The most frequently used mouse cancer model relies on xenografts: Human tumor tissue or cancer cell lines are transplanted in immuno-compromised mice, which quickly develop tumors. "These tumors are very reproducible, but this approach ignores the fact that the immune system can make or break cancer," says first author Tomotoshi Marumoto, Ph.D., a former postdoctoral researcher in the Verma lab and now an assistant professor at the Kobe Medical Center Hospital in Kobe, Japan. Other animal models either express oncogenes in a tissue-specific manner or shut down the expression of tumor suppressor genes in the whole tissue. "But we know that tumors generally develop from a single cell or a small number of cells of a specific cell type, which is one of the major determinants of the characteristics of tumor cells," explains postdoctoral researcher and co-author Dinorah Friedmann-Morvinski.

To sidestep the shortcomings of currently used cancer models, the Salk team harnessed the power of lentiviral vectors to infect nondividing as well as dividing cells and ferry activated oncogenes into a small number of cells in adult, fully immunocompetent mice. After initial experiments confirmed that the approach was working, Marumoto injected lentiviruses carrying two well-known oncogenes, H-Ras and Akt, into three separate brain regions of mice lacking one copy of the gene encoding the tumor suppressor p53: the hippocampus, which is involved in learning and memory; the subventricular zone, which lines the brain's fluid-filled cavity; and the cortex, which governs abstract reasoning and symbolic thought in humans.

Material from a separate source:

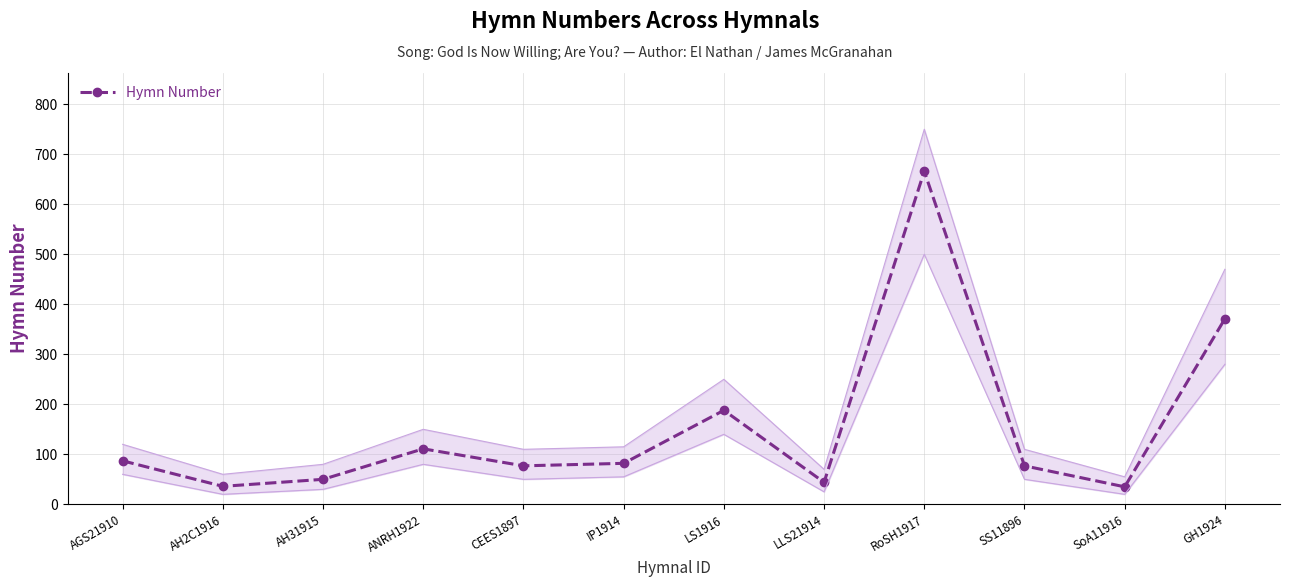

Rank the categories by value from highest to lowest.

RoSH1917, GH1924, LS1916, ANRH1922, AGS21910, IP1914, CEES1897, SS11896, AH31915, LLS21914, AH2C1916, SoA11916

He specifically targeted astrocytes, star-shaped brain cells that are part of the brain's support system. They hold neurons in place, nourish them, digest cellular debris, and are suspected to be the origin of glioblastoma. Within a few months, massive tumors that displayed all the histological characteristics of glioblastoma multiforme preferentially developed in the hippocampus and the subventricular zone.